De acordo com o melhor cenário, prevemos dois anos de colheitas interessantes, uma vez que as provisões mundiais estão se esgotando e então será necessário começar do zero. O 2014 foi um ano de "descarga", típico do ciclo da olivicultura. Todas as colheitas na agricultura dependem da natureza, sendo continuamente expostas a eventos climáticos e doenças.

Felizmente, a Umbria possui um território que nos fornece produtos extraordinários, principalmente de petrazeite, caracterizados por altos conteúdos organolépticos e saudáveis; os nossos produtores têm que viver de acordo com o que o nosso território lhes oferece, para vender a excelência aos nossos consumidores. Somos pequenos, mas nosso petrazeite representa excelência no mercado global.

2015 é o ano da Expo, com foco em “Alimentar o Planeta”. O Consórcio estará presente na exposição universal?
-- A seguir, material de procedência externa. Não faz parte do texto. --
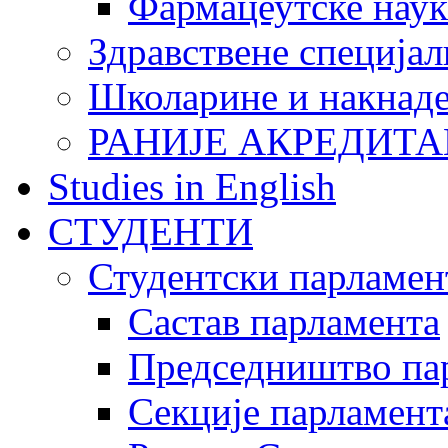
Фармацеутске наук
Здравствене специјал
Школарине и накнад
РАНИЈЕ АКРЕДИТА
Studies in English
СТУДЕНТИ
Студентски парламен
Састав парламента
Председништво па
Секције парламент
É claro que estaremos lá, porque é uma oportunidade única, e porque temos uma obrigação moral diante de uma afirmação que diz “Alimentando o mundo, energia para a vida”. Não escondemos nossa decepção devido à falta de um “pavilhão de azeite”, como eles organizaram para o vinho.

Poderemos contar sobre a maravilhosa cultura mediterrânica, onde a oliveira desempenha um papel simbólico. Traremos conosco nossa herança, produtores, moleiros, paisagem olivícola; isto é, nossa identidade. Nós preparamos dois projetos: um para comunicação e outro sobre a ligação entre design e comida. Nós gostamos de pensar que beleza, bondade e conhecimento são um privilégio que temos que apoiar.

Quais são os objetivos da sua participação?

Promover e difundir a cultura da Úmbria e aprender com os nossos amigos do mundo, trocar idéias e boas práticas agrícolas: por que não? Na verdade, a Expo é também uma oportunidade para nos comparar, para sermos intrigados, para propor modelos de desenvolvimento em harmonia com a nossa terra. Somos anões nos ombros de um gigante e temos a tarefa de mostrar a nossa “beleza” tal como foi percebida pelos antigos gregos: harmonia entre beleza e justiça.